■ **What you should do**
Give back the line containing "radio [653,233,717,318] ->" along with every line after it, exactly, until the entries end.

■ **Dataset content**

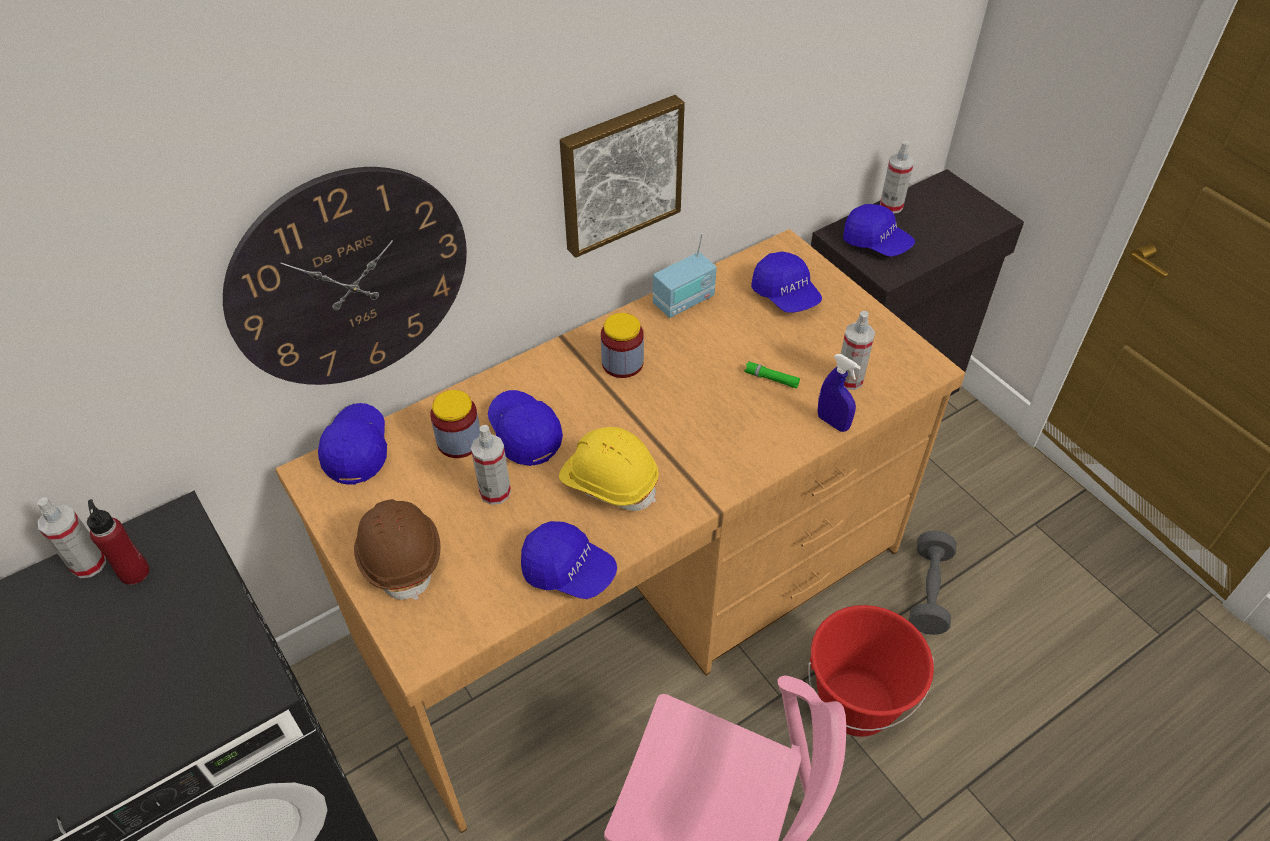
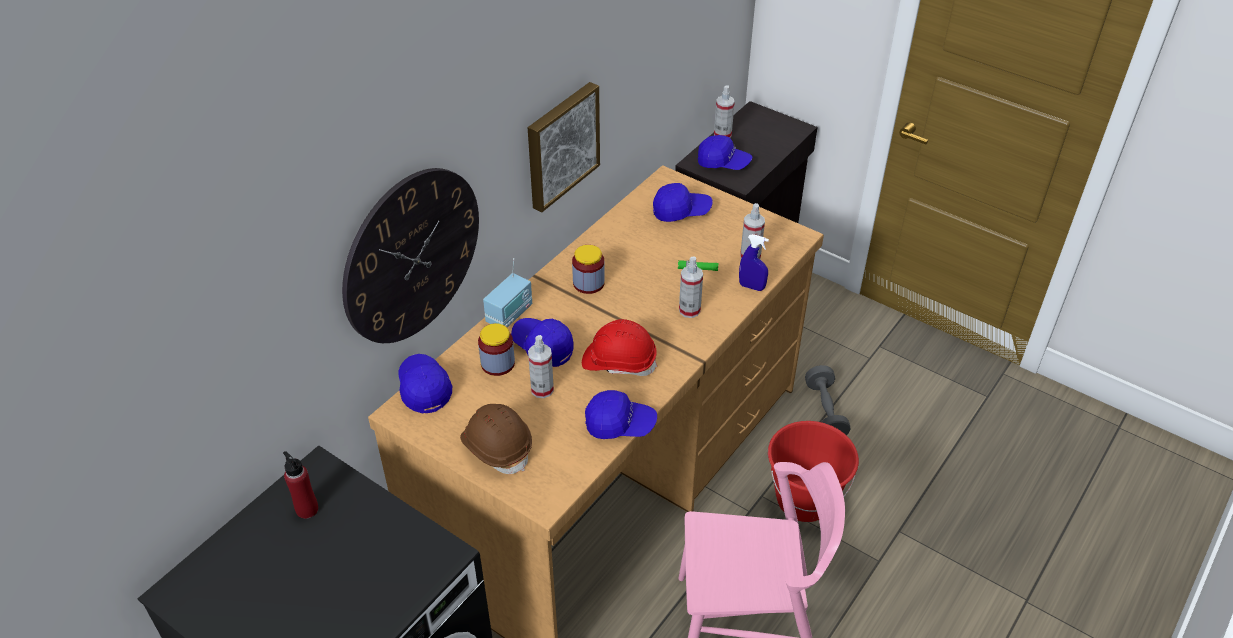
camera: 20 degrees left, 5 degrees down
spray bottle [37,497,106,578] -> spray bottle moved to [679,256,703,318]
yellow hard hat [559,427,659,511] -> red hard hat [582,319,657,376]
radio [653,233,717,318] -> radio moved to [483,258,532,327]
blue cap [751,251,822,313] -> blue cap turned 45 degrees counterclockwise [653,183,713,222]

■ **Task answer**
radio [653,233,717,318] -> radio moved to [483,258,532,327]
blue cap [751,251,822,313] -> blue cap turned 45 degrees counterclockwise [653,183,713,222]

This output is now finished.